Ich reflektiere die vergangenen Tage. Beeindruckende Landschaften, kurioses Essen, die nächste unerwartete Begegnung direkt um die Ecke. Arme Bettler in Indien, reiche Bonzen in Dubai, der Sand im Sudan, das Gletschereis in Island, die Moai auf der Osterinsel. Hunderte Fotos gemacht, die nun geordnet und bearbeitet werden müssen. Das Leben auf einer Reise ist anders, voller neuer Erlebnisse, kein Tag gleicht dem anderen. In Deutschland wartet dann wieder der Trott, nur wenige Flugstunden entfernt von Palmstränden, den beeindruckendsten Hochkulturen - und von Krieg oder Armut. Unterschiedlicher geht es kaum, ein paralleles Universum, in das ich vielleicht für kurze Zeit eintauchen konnte. Da ist sie, die erste Entzugserscheinung: Ein Fremdheitsgefühl erfasst mich, nicht weil sich groß etwas geändert hat, sondern eher, weil mir manches nicht mehr "normal" vorkommt. Auf einmal kommt mir die deutsche Ordentlichkeit verwirrend vor, die Unzufriedenheit übertrieben. Wo ist das Chaos des in den Tag hineinlebens? Wo ist der Kick vor dem Unbekannten? Auf dem Markt oder in Geschäften alles zu bekommen und nicht zu handeln, kommt mir auf einmal dekadent vor. Und nach Wochen im afrikanischen Hinterland ist das fließende warme und kalte Wasser im sauberen Bad plötzlich eine himmliche Offenbarung.

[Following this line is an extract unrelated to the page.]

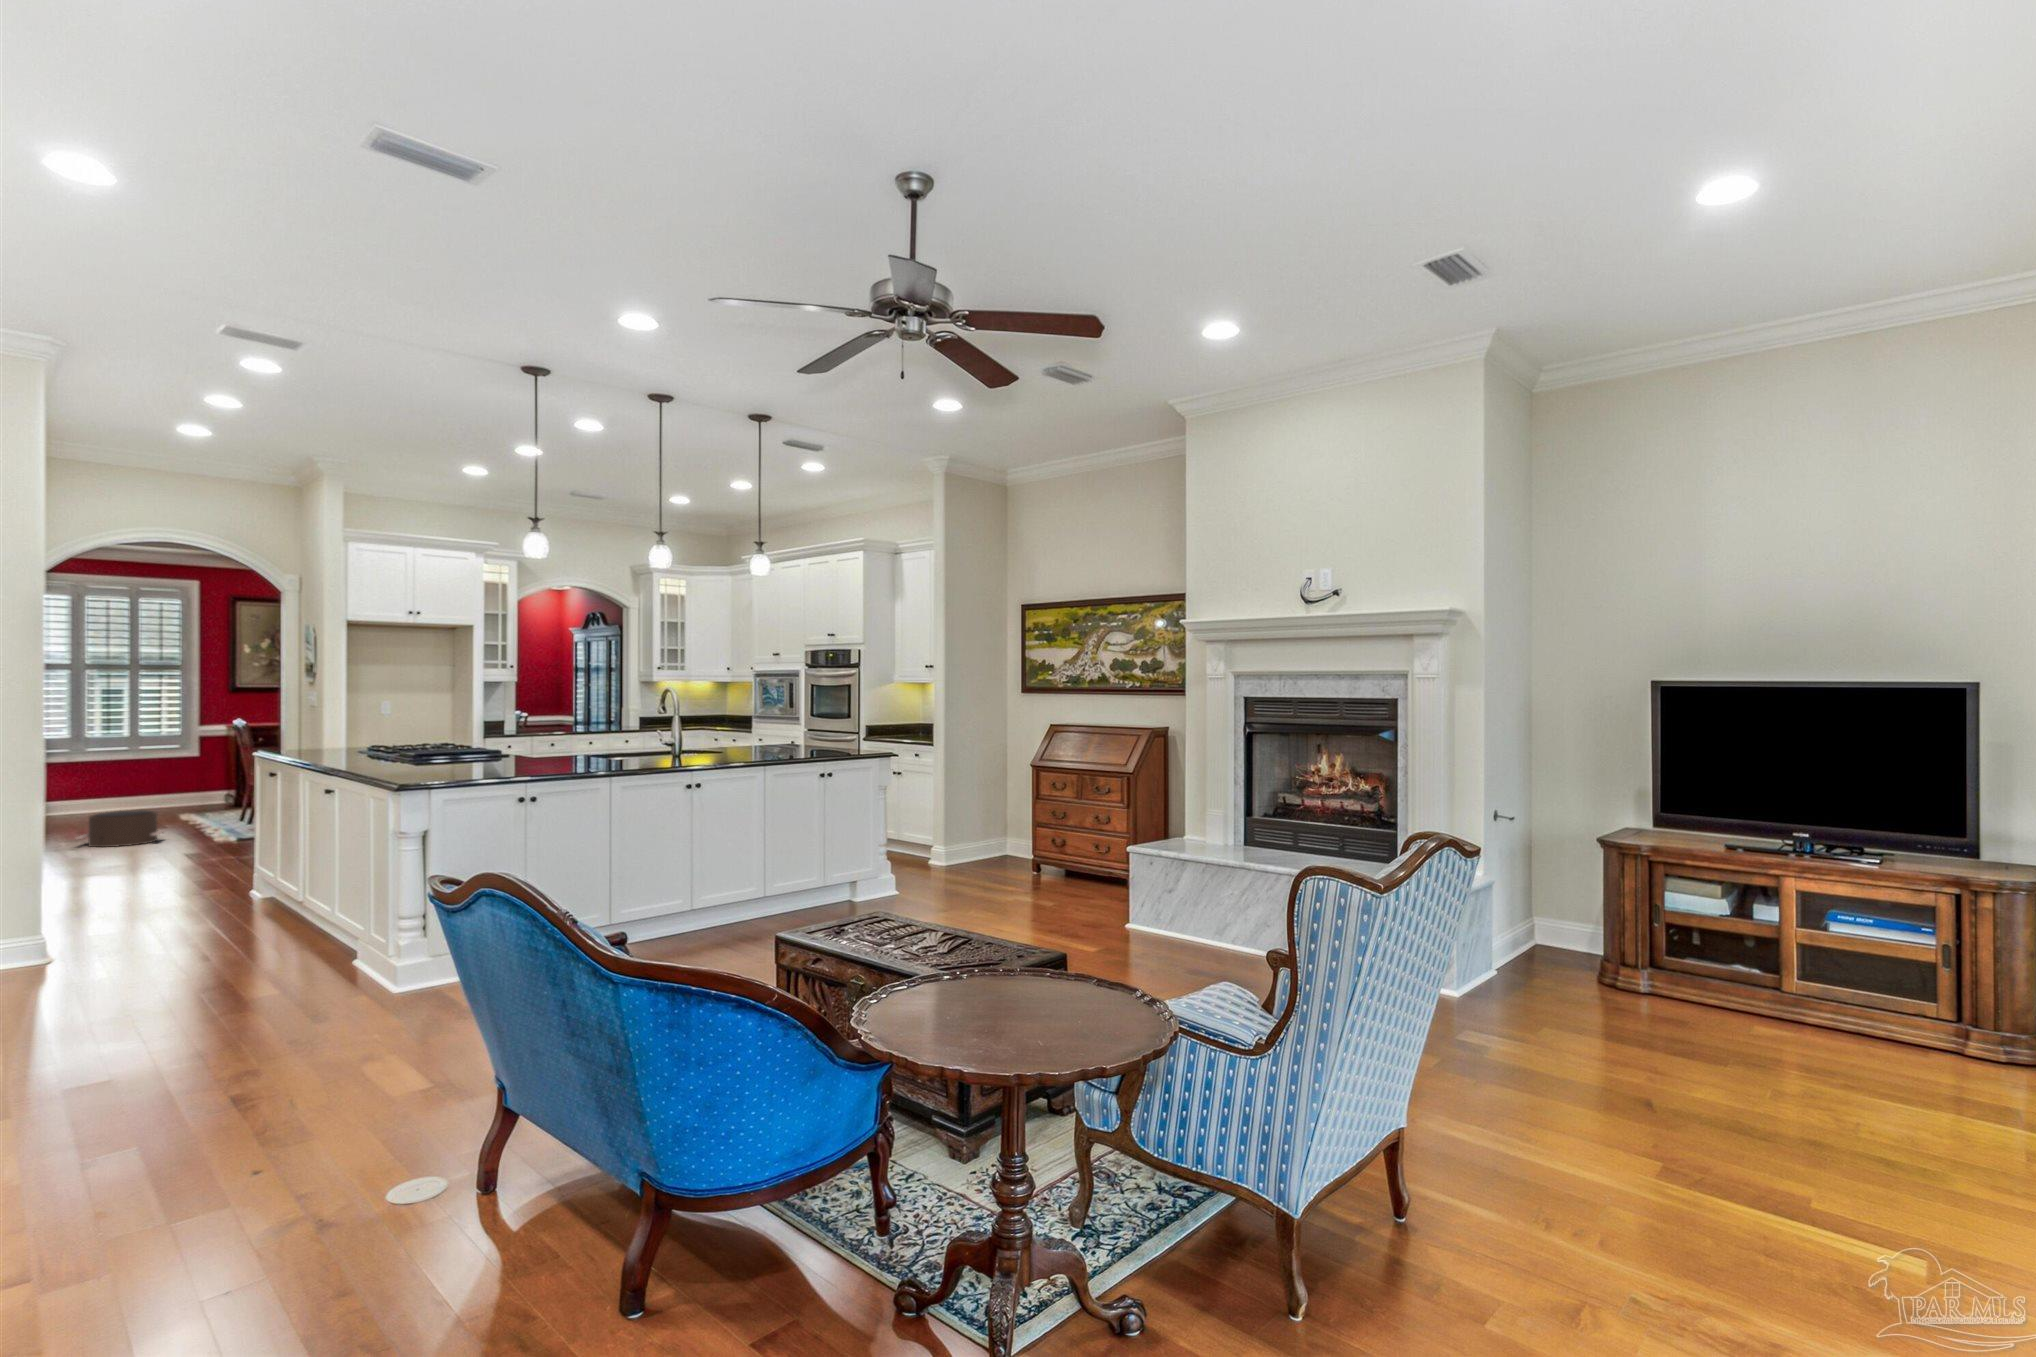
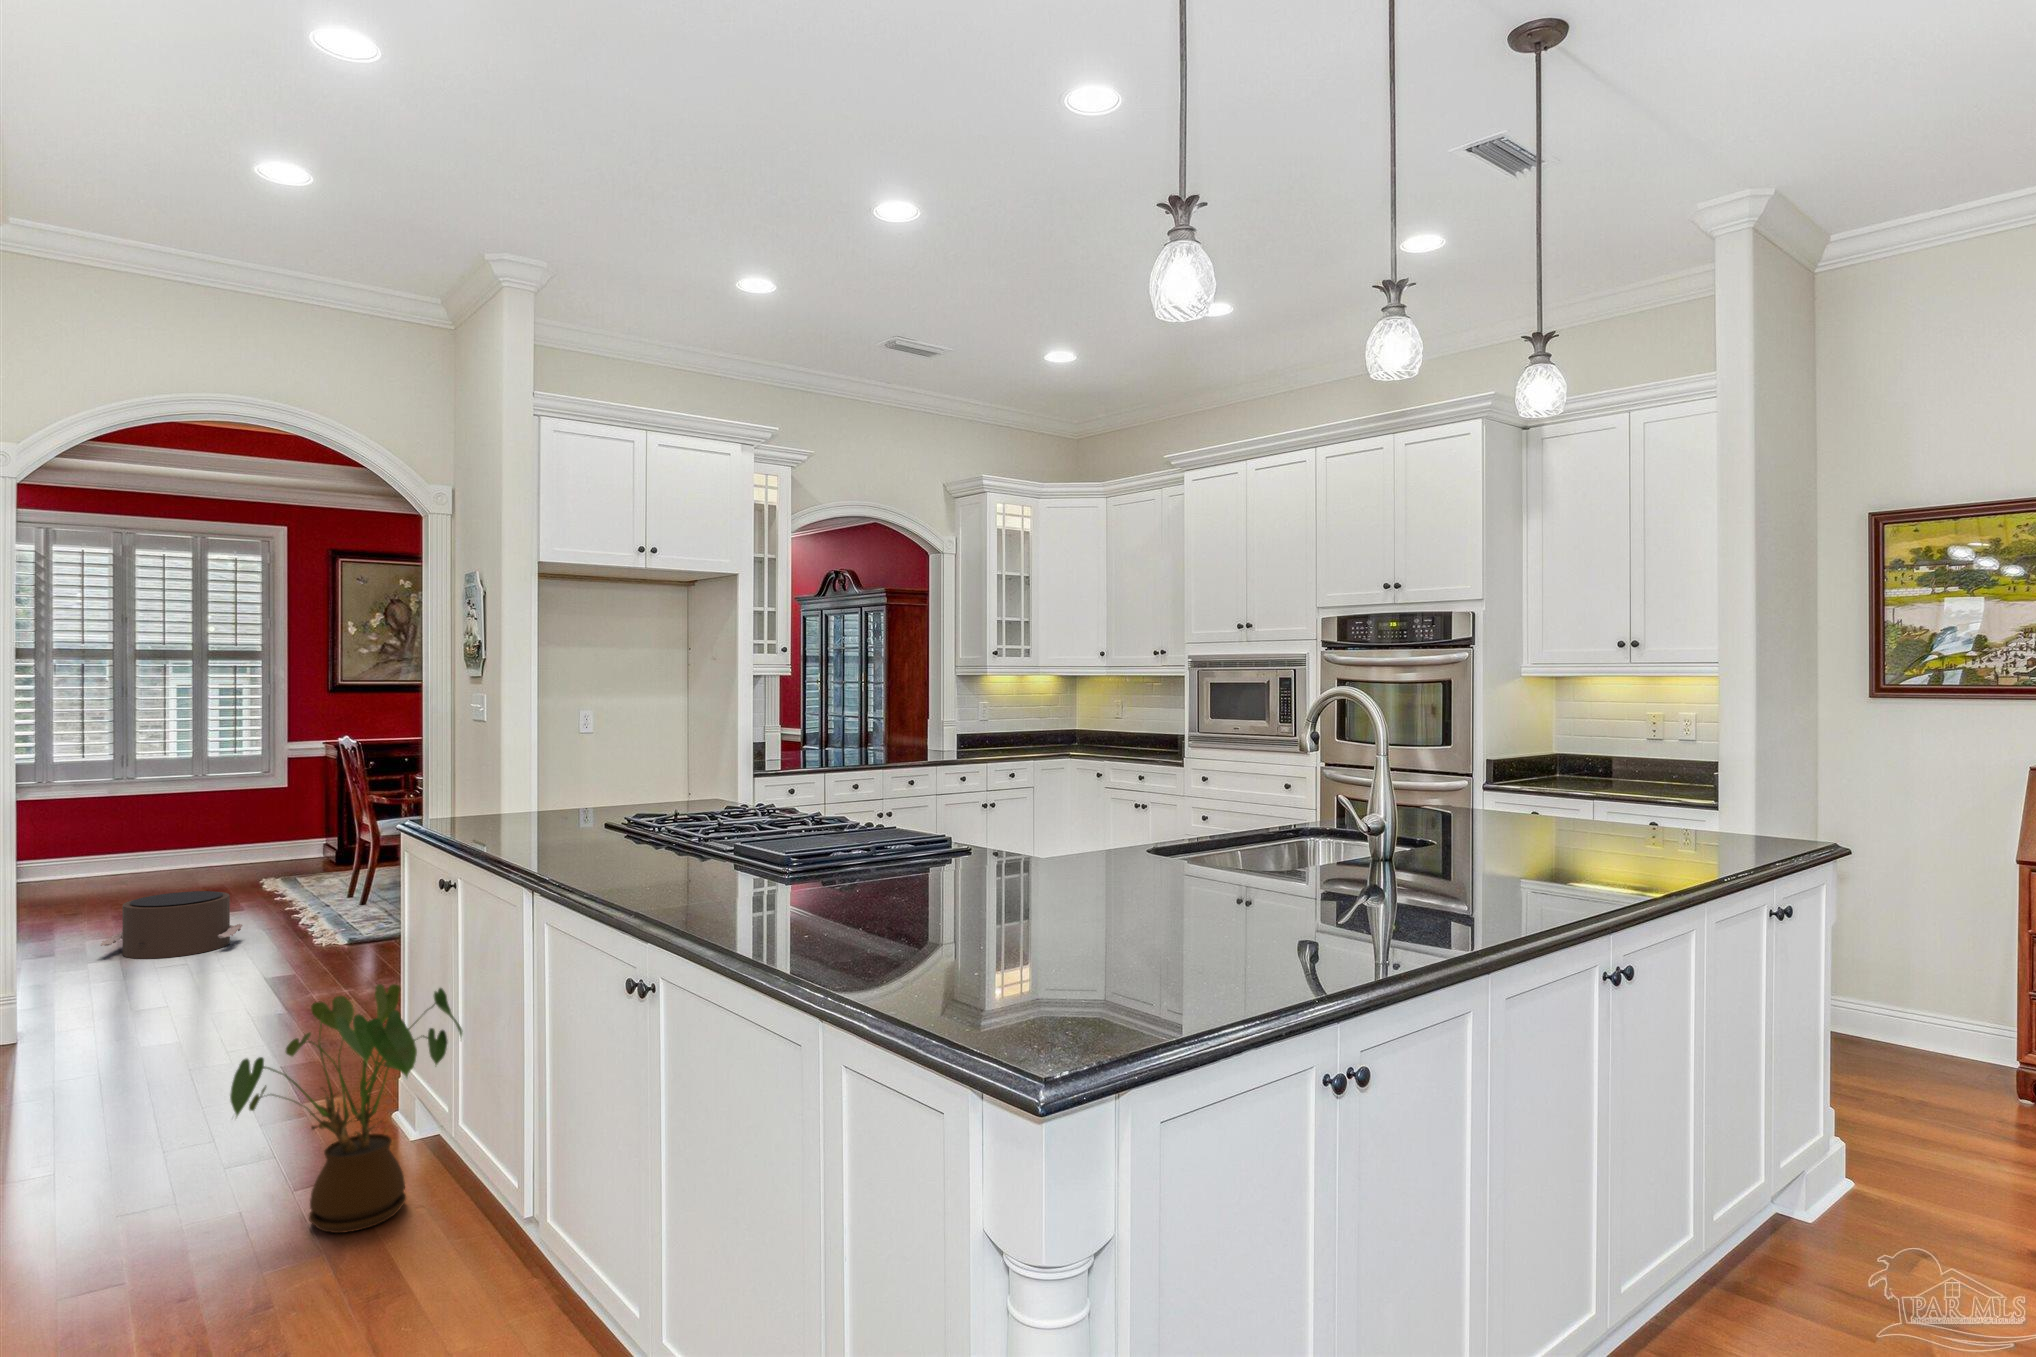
house plant: none [163,815,272,918] -> present [230,984,463,1233]

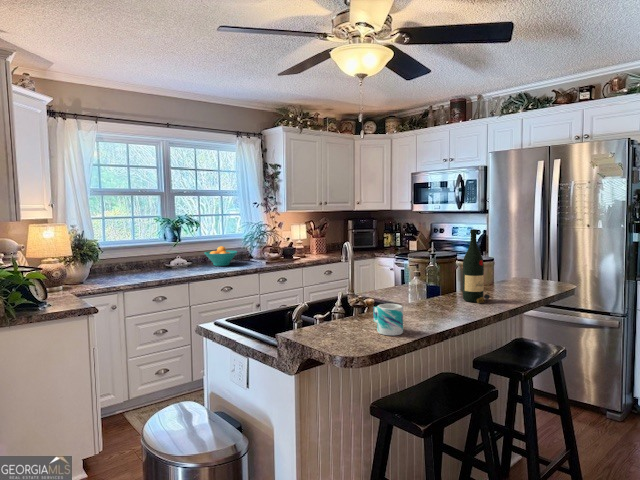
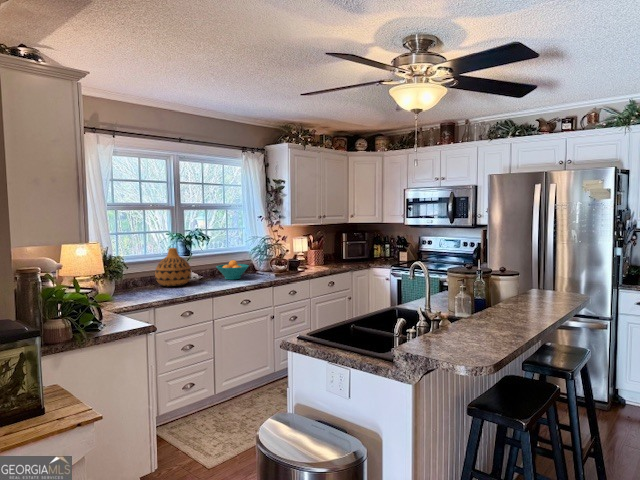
wine bottle: present [462,229,490,303] -> none [512,250,538,314]
vase: none [139,233,176,271] -> present [155,248,191,286]
mug: present [373,304,403,335] -> none [467,318,498,346]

Manchmal wünschte ich, ich könnte direkt wieder weg, den nächsten Flieger nehmen, in irgendein anderes exotisches Land. Ohne Pause, wieder ausbrechen, wieder intensiv leben und erleben. Ich mache mir zumindest erste Gedanken, wo es als nächstes hingehen könnte. Schließlich öffne ich die Augen, setze mich auf dem Sofa hin und packe die Souvenirs aus - die Relikte der Reise, die wohl bald verstauben. Ich überlege, an welcher Stelle im Regal sie sich am besten zu den anderen gesellen. Zum kleinen Drachen aus China? Zur Flöte aus Venezuela? Oder zur Holzgiraffe aus Ghana? Noch während ich überlege, tutet mein Handy. Eine Nachricht. "Heute Abend Wein trinken?" lese ich. Na klar, antworte ich - endlich wieder Riesling. Denn ich bin ja wieder nach Hause gekommen, in die stets vertraute Heimat. Und manch Alltägliches gewinnt wieder an Reiz, wenn es in der weiten Welt so viel Anderes zu entdecken gibt.